◆ Assignment
Please return the full listing word for word, leaving out any pictures.

-- Source material follows --

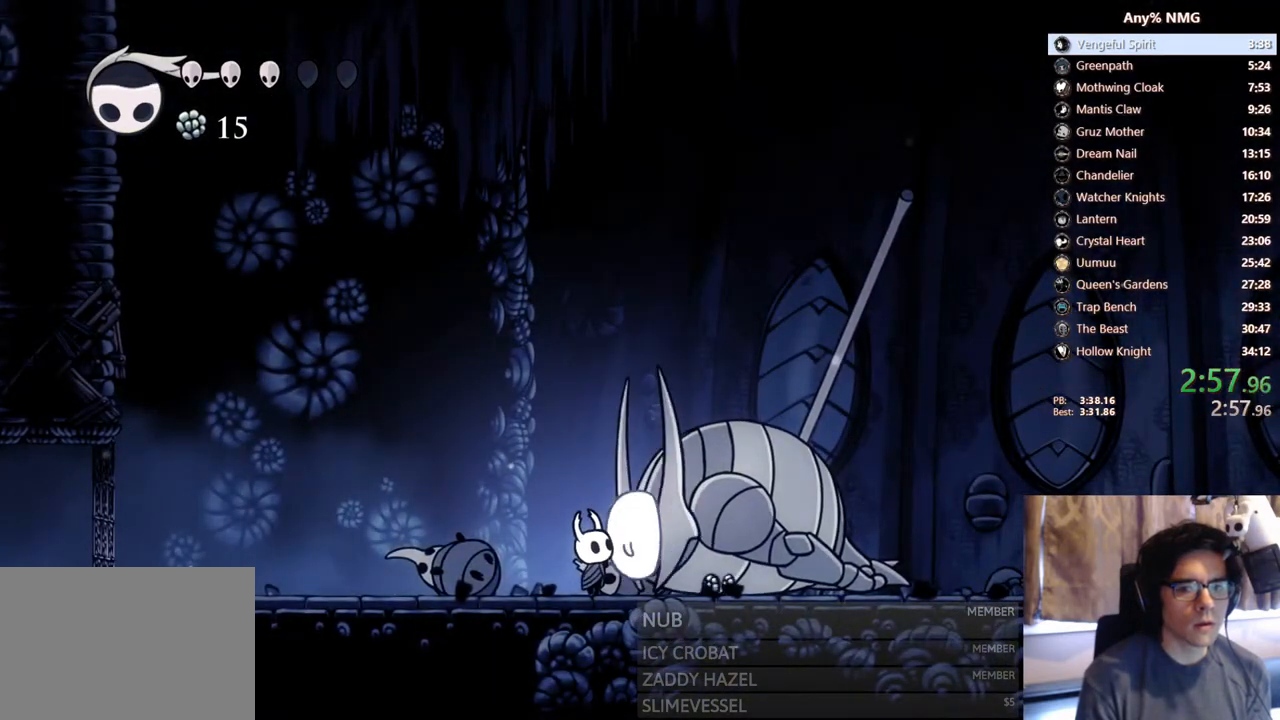
{"dt_ms": 500, "buttons": ["DPAD_UP"], "left_stick": "center", "right_stick": "center", "events": [[233, "X", "down"], [467, "X", "up"]]}
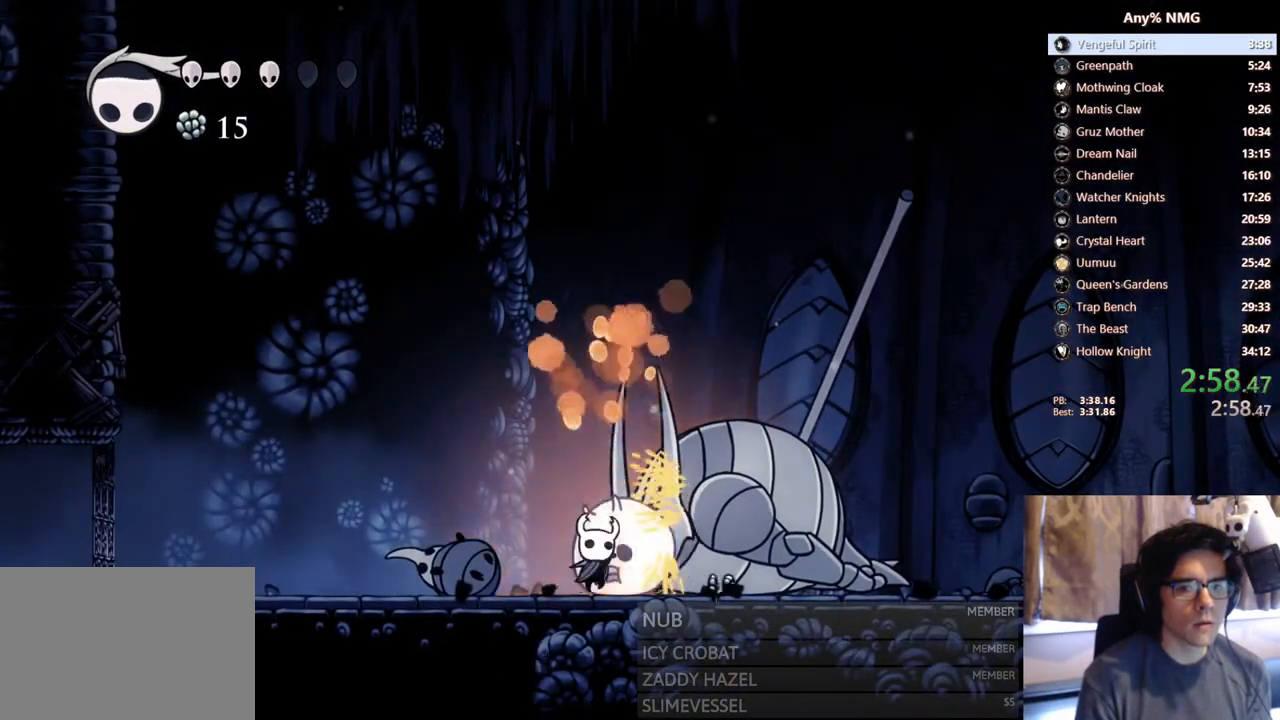
{"dt_ms": 500, "buttons": ["DPAD_UP"], "left_stick": "center", "right_stick": "center", "events": [[100, "X", "down"], [383, "X", "up"]]}
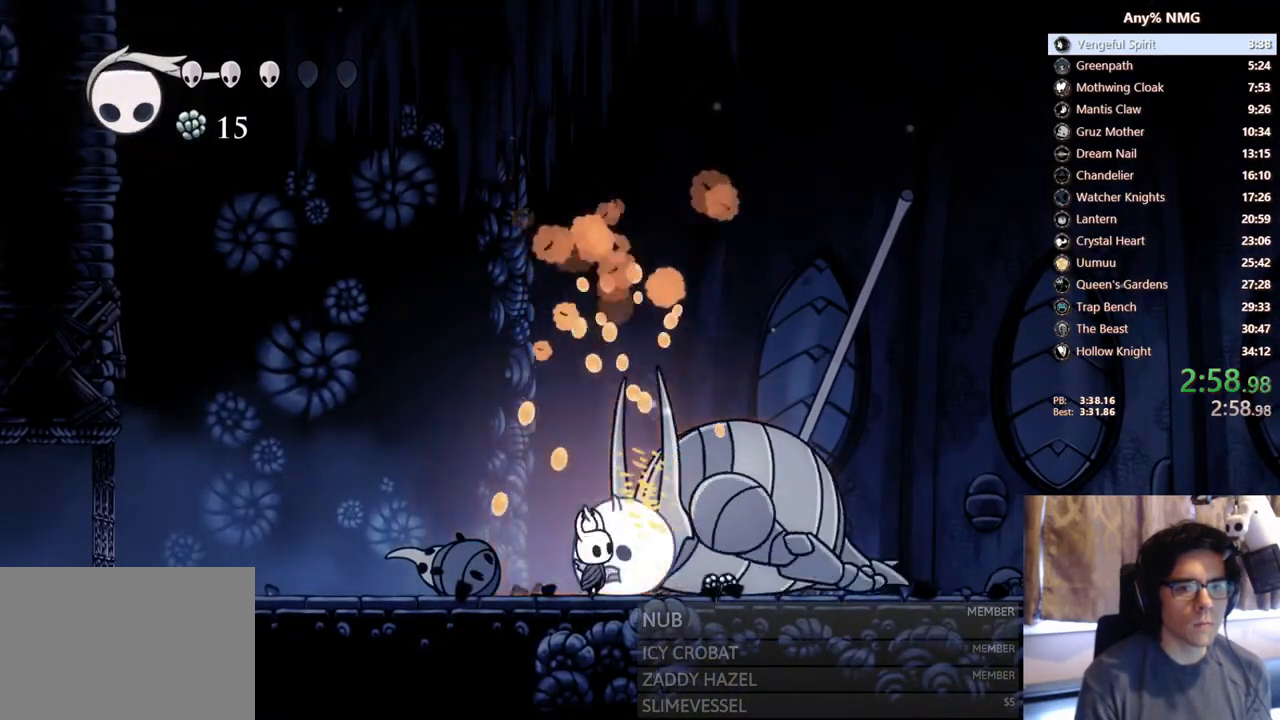
{"dt_ms": 500, "buttons": ["X", "DPAD_UP"], "left_stick": "center", "right_stick": "center", "events": [[17, "X", "down"], [283, "X", "up"], [433, "X", "down"]]}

-- Source material concluded --

◆ Response area
{"dt_ms": 500, "buttons": ["DPAD_UP"], "left_stick": "center", "right_stick": "center", "events": [[233, "X", "down"], [467, "X", "up"]]}
{"dt_ms": 500, "buttons": ["DPAD_UP"], "left_stick": "center", "right_stick": "center", "events": [[100, "X", "down"], [383, "X", "up"]]}
{"dt_ms": 500, "buttons": ["X", "DPAD_UP"], "left_stick": "center", "right_stick": "center", "events": [[17, "X", "down"], [283, "X", "up"], [433, "X", "down"]]}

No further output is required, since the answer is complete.